In an interview, Dr. Eric W. Gustafson, a Mexican vice-president of Visa, offered this view on the US business contribution in Mexico: ''Quantity wise, US investment is not that high a percentage.'' The real importance, he adds, is the ''influx of technologies and management skills'' the US investment brings. This, he said, helps make Mexico more competitive with other nations.

The US investments in Mexico are part of ''a natural process'' occurring in which an industrialized nation such as the US ''can no longer compete'' in some industries such as automobiles. ''Where the investment ends up, is irrelevant; it's not going to stay in the US,'' says Dr. Gustafson.
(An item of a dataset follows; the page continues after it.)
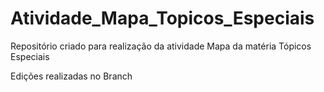 # Atividade_Mapa_Topicos_Especiais
Repositório criado para realização da atividade Mapa da matéria Tópicos Especiais

Edições realizadas no Branch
A spokesman for Ford Motors in the US, which is closing one manufacturing plant in northern Alabama and opening another one in Mexico, says there is ''no connection'' between the two events. The spokesman points to differences in the size of the plants and the products. But he attributes the Alabama closing, in part, to high labor costs.

Says one US executive here, not with Ford, that if Ford weren't investing in Mexico it might be investing in another nation with cheap labor. ''US labor has outpriced itself,'' he explained.

But cheap labor is not the only reason for the rush of US companies to Mexico. US firms ''want to get their oar in'' Mexico's waters because they see massive potential Mexican buying power in the years ahead due to the nation's oil wealth, says this US executive.

But more jobs - whether involving US money or not - do not automatically mean fewer Mexicans will enter the US as undocumented workers. The equation is more subtle. A Mexican economist in Monterrey says some Mexican youth are lured to the US by their vision of the US way of life.

Even if Mexicans have jobs, inflation, much higher than in the US, is eating deeply into their paychecks. And as long as Mexican pay is well below US rates, there will be an attraction to the north. One former construction worker who had been earning $60 in the Mexican state of Chihuahua, says he became an undocumented worker in the US because he could earn about $120 a week in agriculture.

But neither is money the whole story.

A taxi driver in this hard-working city says he has a legal US entry document and is married to an American citizen (a Mexican-American). They lived in the US for awhile, but returned to Monterrey because they did not like the moral climate in the US for raising children.